La próxima Copa Mundial de Fútbol en Brasil tiene a miles de latinoamericanos pensando cómo será su travesía para ocupar un asiento en algún estadio. ¿Por aire, mar o tierra? El problema es que, a diferencia de otras regiones del planeta, la infraestructura actual de la mayoría de los países no deja muchas opciones.

A pesar del crecimiento económico, hasta la fecha la región no cuenta con conexiones realmente integradoras. Para el brasileño Paulo Resende, coordinador del sector de logística en infraestructura de la Fundación Dom Cabral, eventos como la Copa del Mundo deben ser aprovechados para iniciar un plan regional de interconexión.

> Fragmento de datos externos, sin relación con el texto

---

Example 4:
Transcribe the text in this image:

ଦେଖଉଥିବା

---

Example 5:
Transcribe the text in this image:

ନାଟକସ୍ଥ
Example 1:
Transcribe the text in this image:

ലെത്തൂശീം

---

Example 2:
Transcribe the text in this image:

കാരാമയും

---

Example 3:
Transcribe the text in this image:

“Un proyecto interesante es la integración de rutas marítimas, con libre tránsito de embarcaciones por las costas de todos los países y pagando tarifas domésticas”, dice Resende. “A pesar de que esto es mucho menos complejo y caro que construir una carretera o una vía férrea, los países no se ponen de acuerdo”.

Para Claudio Boueke, socio a cargo de Industria y Corporate Finance de KPMG Argentina, la infraestructura es una asignatura pendiente. “La buena noticia es que los gobiernos ya lo están poniendo en agenda”, dice.

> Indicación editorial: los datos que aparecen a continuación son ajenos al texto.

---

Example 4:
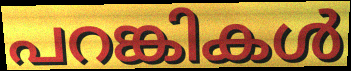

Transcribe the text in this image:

പറങ്കികൾ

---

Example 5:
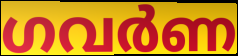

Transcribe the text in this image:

ഗവർണ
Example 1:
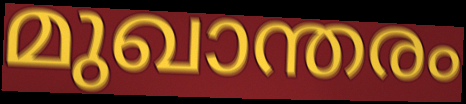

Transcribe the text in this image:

മുഖാന്തരം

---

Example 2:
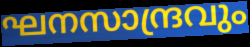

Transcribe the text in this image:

ഘനസാന്ദ്രവും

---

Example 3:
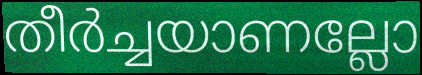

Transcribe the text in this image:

തീർച്ചയാണല്ലോ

La iniciativa para la Integración de la Infraestructura Regional Sudamericana (IIRSA), una plataforma lanzada por los gobiernos en Brasília en 2000,  es el plan de acción en la materia. De sus 524 proyectos, entre carreteras interoceánicas, puertos e hidrovías, a enero de 2011 se ha concluido el 10% y otro 34% se encuentra en plena ejecución. Los restantes están en etapa de elaboración de perfiles o en preejecución. “Es fundamental para países como Brasil que buscan una salida al océano Pacífico para consolidar sus relaciones comerciales con Asia sin tener que pasar por el Canal de Panamá”, dice el peruano Raúl Delgado, presidente de la consultora Cesel Ingenieros.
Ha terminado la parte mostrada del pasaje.